Nigerian Igbos Run the Largest Business Incubation System in the world – TED Video

Nigerian Igbos Run the Largest Business Incubation System in the world – TED Video

It is not news that Nigerian Igbos run one of the oldest venture capital industries in the world. It is also not breaking news that Igbos have one of the most advanced business incubation systems in the world. And these things happen without anyone thinking about them. A kinsman is a merchant – he goes to China and imports containers. When I talk to him about bank supports, he laughs: “Bro, we have better banks without CBN wahala”, he reminds me.

Simply, under the Igbo apprenticeship system, the strength and measure of a man is based on how he has made those that worked under him better. In some villages in Ohafia (Abia State), you cannot speak in the village square if your “boys” are not progressing. In some communities in Arochukwu (Abia State), before elders can permit you to talk, you must begin by naming sons you made men.

Alaba market (Lagos State, Nigeria)

In my practice, I have worked with some moguls and observed reverence. Yes, you have made money more than your master. But till grave, he remains a demi-god to you. That is why a boy who did not enter university can run the largest (indigenous) car manufacturing company in Africa. That is why if another closes his fuel depot, Nigeria will experience fuel scarcity within days – but that guy dropped out in JS2.

I have asked the Nigerian government to work on the formalization of the Igbo apprenticeship system. We have a great system, and certainly do not need to invent many new things. Interestingly, in this TED Talk, that Igbo apprenticeship, using Alaba market, was celebrated

The Igboland incubation system does not take equity. It does not require raising huge capital. It is driven by human-platform and it works. Nigeria needs to deepen this system even as we celebrate the modern forms of incubation. If government can find human-platforms to work with the youth, we can comfortably fix unemployment. With minor checks and balances, we will provide opportunities to young people.

The TED video expands that message (I could not upload the TED video because of copyright issues. But if you click, you will listen to the audio). The speaker used the Alaba market as a case study.

Update: I have just tracked the video (embedded below on this post) on TED. This is the transcript of the section to focus.

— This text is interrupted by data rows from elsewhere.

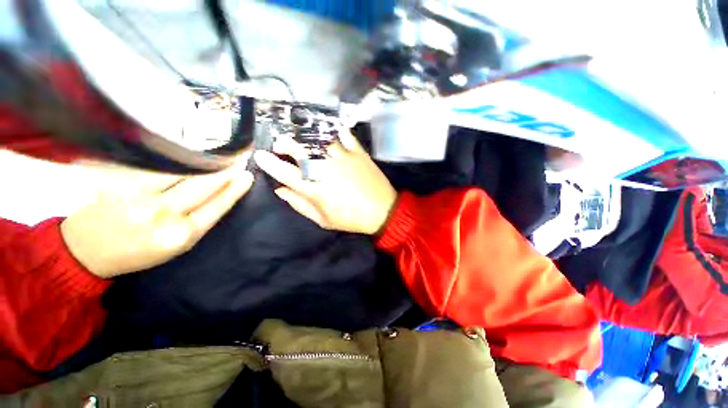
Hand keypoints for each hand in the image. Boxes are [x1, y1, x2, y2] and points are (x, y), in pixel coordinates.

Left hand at [61, 158, 252, 277]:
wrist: (85, 250)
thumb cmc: (138, 251)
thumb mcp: (177, 245)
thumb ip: (198, 221)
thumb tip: (220, 194)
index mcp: (180, 235)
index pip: (216, 206)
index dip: (234, 189)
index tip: (247, 176)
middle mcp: (161, 214)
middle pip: (203, 185)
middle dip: (225, 170)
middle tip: (240, 157)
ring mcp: (138, 195)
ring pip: (181, 171)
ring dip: (204, 162)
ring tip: (220, 154)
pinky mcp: (119, 180)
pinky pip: (156, 166)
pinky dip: (176, 160)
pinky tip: (188, 155)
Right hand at [254, 131, 396, 234]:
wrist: (382, 211)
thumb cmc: (351, 218)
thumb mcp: (323, 220)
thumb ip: (300, 205)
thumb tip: (280, 190)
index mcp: (314, 188)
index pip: (284, 172)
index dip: (269, 162)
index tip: (260, 155)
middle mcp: (325, 169)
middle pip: (299, 149)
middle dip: (284, 143)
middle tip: (280, 143)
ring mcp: (342, 157)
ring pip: (318, 139)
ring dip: (305, 135)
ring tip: (301, 135)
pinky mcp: (358, 152)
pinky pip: (344, 135)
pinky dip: (335, 131)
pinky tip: (329, 130)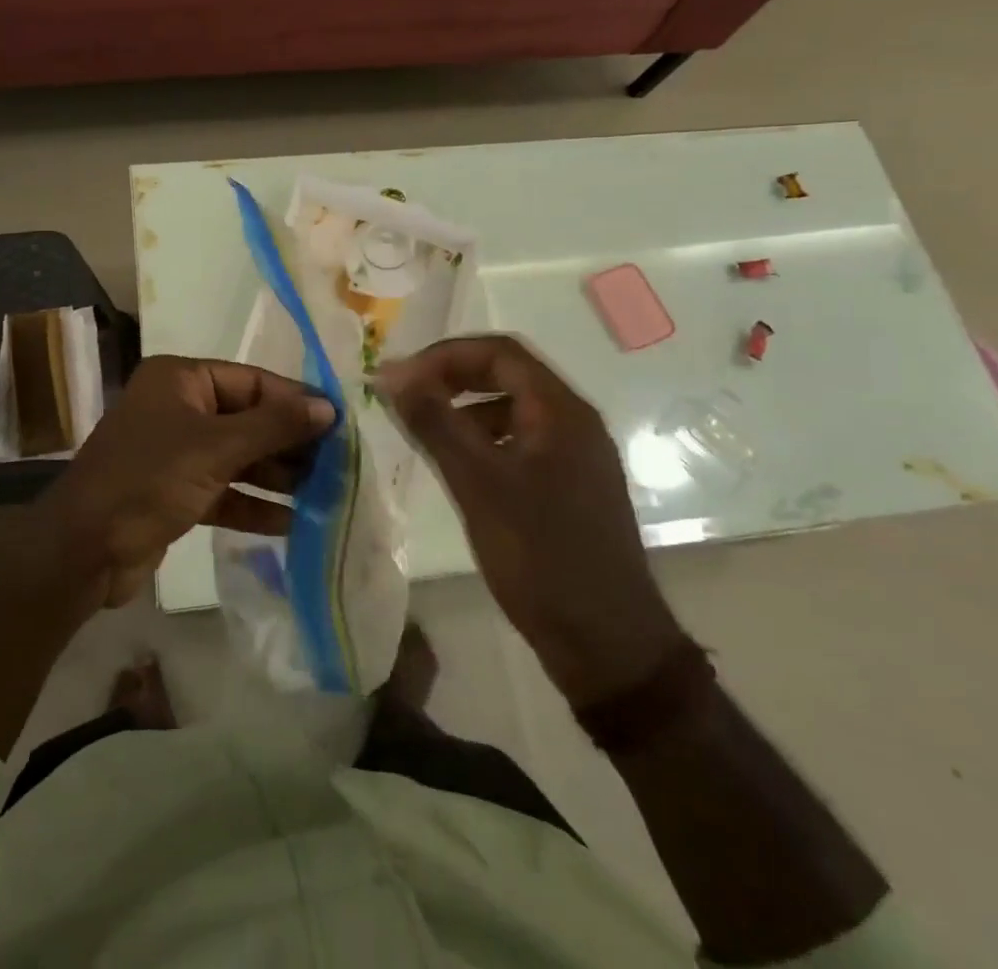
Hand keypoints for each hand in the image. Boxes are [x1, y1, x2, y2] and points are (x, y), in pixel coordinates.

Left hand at [33, 356, 335, 608]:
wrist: (83, 551)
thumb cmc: (148, 480)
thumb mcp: (215, 447)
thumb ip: (274, 426)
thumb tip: (328, 407)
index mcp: (181, 379)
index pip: (252, 381)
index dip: (295, 401)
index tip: (339, 423)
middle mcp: (179, 408)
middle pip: (248, 419)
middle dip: (289, 443)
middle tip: (339, 463)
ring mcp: (176, 452)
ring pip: (239, 457)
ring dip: (277, 476)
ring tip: (326, 493)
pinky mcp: (176, 493)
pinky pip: (225, 491)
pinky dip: (254, 505)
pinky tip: (292, 522)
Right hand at [379, 335, 683, 708]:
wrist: (607, 646)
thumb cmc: (540, 556)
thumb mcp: (478, 483)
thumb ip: (434, 422)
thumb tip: (390, 373)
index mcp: (561, 410)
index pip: (499, 352)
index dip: (444, 355)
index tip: (400, 378)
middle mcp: (573, 422)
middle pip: (506, 374)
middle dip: (451, 376)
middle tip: (404, 396)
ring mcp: (574, 456)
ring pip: (511, 409)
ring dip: (464, 407)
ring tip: (421, 429)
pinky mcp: (567, 487)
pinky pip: (518, 441)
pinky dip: (481, 439)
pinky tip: (454, 465)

So the interesting thing is that this mutual aid economy still exists, and we can find examples of it in the strangest places. So, this is Alaba International Market. It’s the largest electronics market in West Africa. It’s 10,000 merchants, they do about four billion dollars of turnover every year. And they say they are ardent apostles of Adam Smith: competition is great, we’re all in it individually, government doesn’t help us. But the interesting reality is that when I asked further, that’s not what grew the market at all. There’s a behind-the-scenes principle that enables this market to grow. And they do claim — you know, this is an interesting juxtaposition of the King James Bible and “How To Sell Yourself.” That’s what they say is their message. But in reality, this market is governed by a sharing principle. Every merchant, when you ask them, “How did you get started in global trade?” they say, “Well, when my master settled me.” And when I finally got it into my head to ask, “What is this ‘settling?'” it turns out that when you’ve done your apprenticeship with someone you work for, they are required — required — to set you up in business. That means paying your rent for two or three years and giving you a cash infusion so you can go out in the world and start trading. That’s locally generated venture capital. Right? And I can say with almost certainty that the Igbo apprenticeship system that governs Alaba International Market is the largest business incubator platform in the world.

This is the video I made before connecting the original TED, trying to avoid copyright issues from the portion someone sent me.

The Nnewi has a tradition there also, as shared by an indigene here.

An interesting take, Ndubuisi. But as an indigene of Nnewi, I will argue that government should actually not get involved or in anyway interfere in the Nnewi apprentice model. It has worked for decades and we really do not need government to come tell us how to run it. If it’s not broken don’t fix it, they say.

Innoson, Cocharis, Ibeto, Chikason, Ekenedilichukwu, are all from our great city of Nnewi. None of these may ventured anywhere near the gates of a secondary school, some didn’t even finish primary school, but control multi billion dollar empires. It’s starts with an apprentice system where a master takes a young boy of about 10 years, the boy serves his master for about 7 years. At the end of the 7 years, the master settles the boy with some capital. Most times depending on their relationship, the boy remains in the master’s house even though he is now free, eats there and sleeps there for the next 2 years or so, to save money. In addition to the capital, the master also extends credit facilities to the boy and gives him goods on credit to sell.

The interesting thing is that nothing is in writing, it’s all done on trust and credibility. The boy’s family would usually come together and meet with the master at the commencement of the arrangement. And at the end of the apprentice period, the master will also bring the boy home and settle him in the presence of his family. Government can not replicate that. They can only complicate it.